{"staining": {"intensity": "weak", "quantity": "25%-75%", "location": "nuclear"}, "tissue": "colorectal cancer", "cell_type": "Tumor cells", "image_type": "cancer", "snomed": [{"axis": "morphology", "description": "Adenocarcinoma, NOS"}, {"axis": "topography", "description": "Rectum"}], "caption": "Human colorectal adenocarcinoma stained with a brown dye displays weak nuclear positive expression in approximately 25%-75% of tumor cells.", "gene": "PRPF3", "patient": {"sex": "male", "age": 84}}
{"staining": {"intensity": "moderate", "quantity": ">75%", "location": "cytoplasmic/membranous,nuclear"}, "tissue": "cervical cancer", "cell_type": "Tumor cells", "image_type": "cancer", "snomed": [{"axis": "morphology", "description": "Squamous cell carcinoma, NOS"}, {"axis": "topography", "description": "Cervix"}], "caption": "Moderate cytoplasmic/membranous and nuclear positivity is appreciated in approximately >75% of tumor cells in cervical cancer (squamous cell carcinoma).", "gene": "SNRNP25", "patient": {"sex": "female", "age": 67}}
● ● ● ● ● ● ●
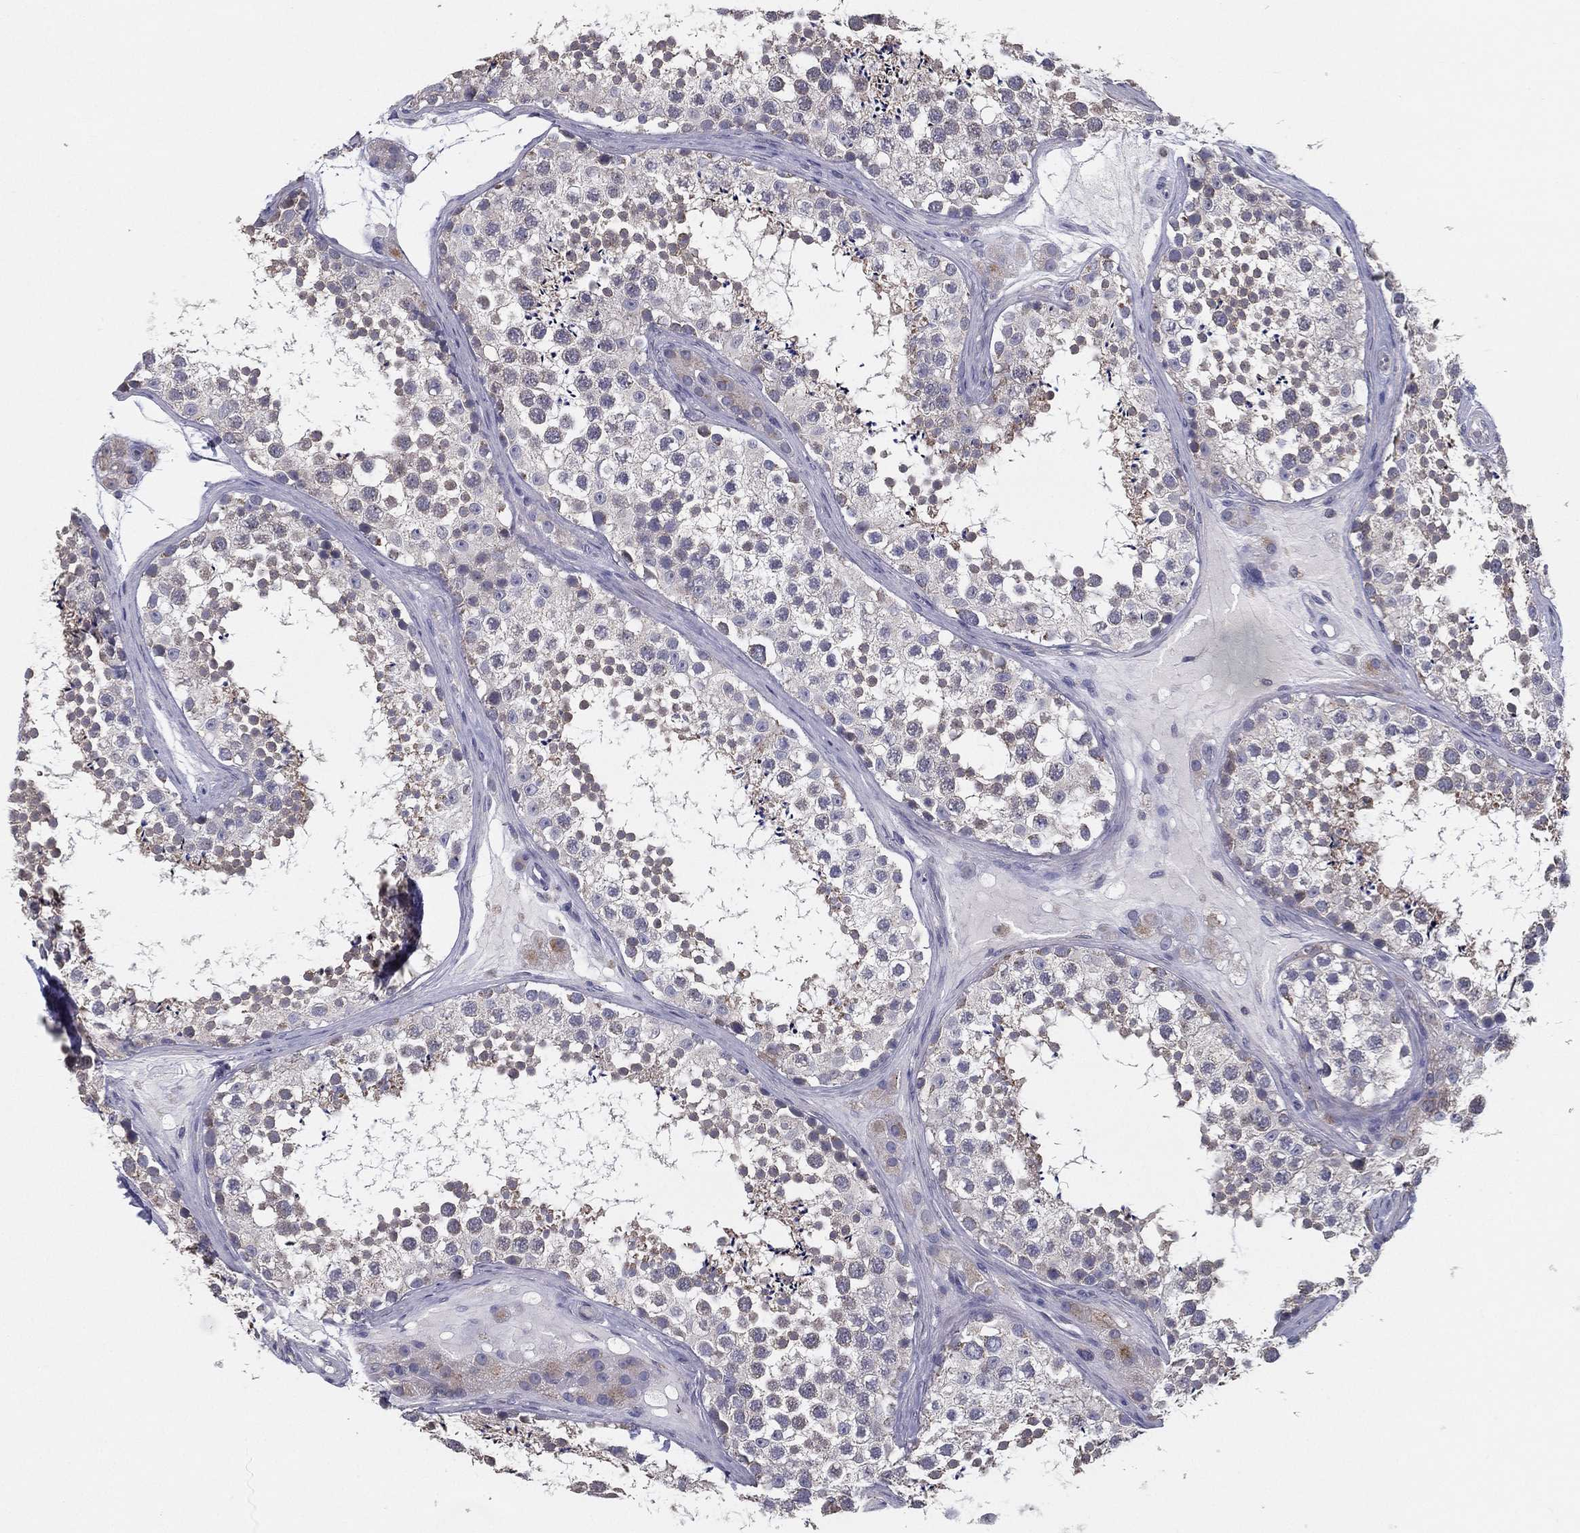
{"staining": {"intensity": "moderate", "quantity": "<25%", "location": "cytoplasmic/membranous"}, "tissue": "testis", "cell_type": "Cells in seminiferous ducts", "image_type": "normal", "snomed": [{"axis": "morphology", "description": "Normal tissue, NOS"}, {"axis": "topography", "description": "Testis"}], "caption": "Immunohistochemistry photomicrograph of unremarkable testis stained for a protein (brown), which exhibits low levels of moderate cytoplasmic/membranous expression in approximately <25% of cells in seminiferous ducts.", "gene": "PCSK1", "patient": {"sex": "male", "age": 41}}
● ● ● ● ● ● ●
ASSIGNED TASK | All lines above between those holding "colorectal adenocarcinoma stained" and "cytoplasmic/membranous and nuclear", inclusive, must be set down unchanged, and no other line may be included.

OUTPUT FOR THIS EXERCISE |
{"staining": {"intensity": "weak", "quantity": "25%-75%", "location": "nuclear"}, "tissue": "colorectal cancer", "cell_type": "Tumor cells", "image_type": "cancer", "snomed": [{"axis": "morphology", "description": "Adenocarcinoma, NOS"}, {"axis": "topography", "description": "Rectum"}], "caption": "Human colorectal adenocarcinoma stained with a brown dye displays weak nuclear positive expression in approximately 25%-75% of tumor cells.", "gene": "PRPF3", "patient": {"sex": "male", "age": 84}}
{"staining": {"intensity": "moderate", "quantity": ">75%", "location": "cytoplasmic/membranous,nuclear"}, "tissue": "cervical cancer", "cell_type": "Tumor cells", "image_type": "cancer", "snomed": [{"axis": "morphology", "description": "Squamous cell carcinoma, NOS"}, {"axis": "topography", "description": "Cervix"}], "caption": "Moderate cytoplasmic/membranous and nuclear positivity is appreciated in approximately >75% of tumor cells in cervical cancer (squamous cell carcinoma).", "gene": "SNRNP25", "patient": {"sex": "female", "age": 67}}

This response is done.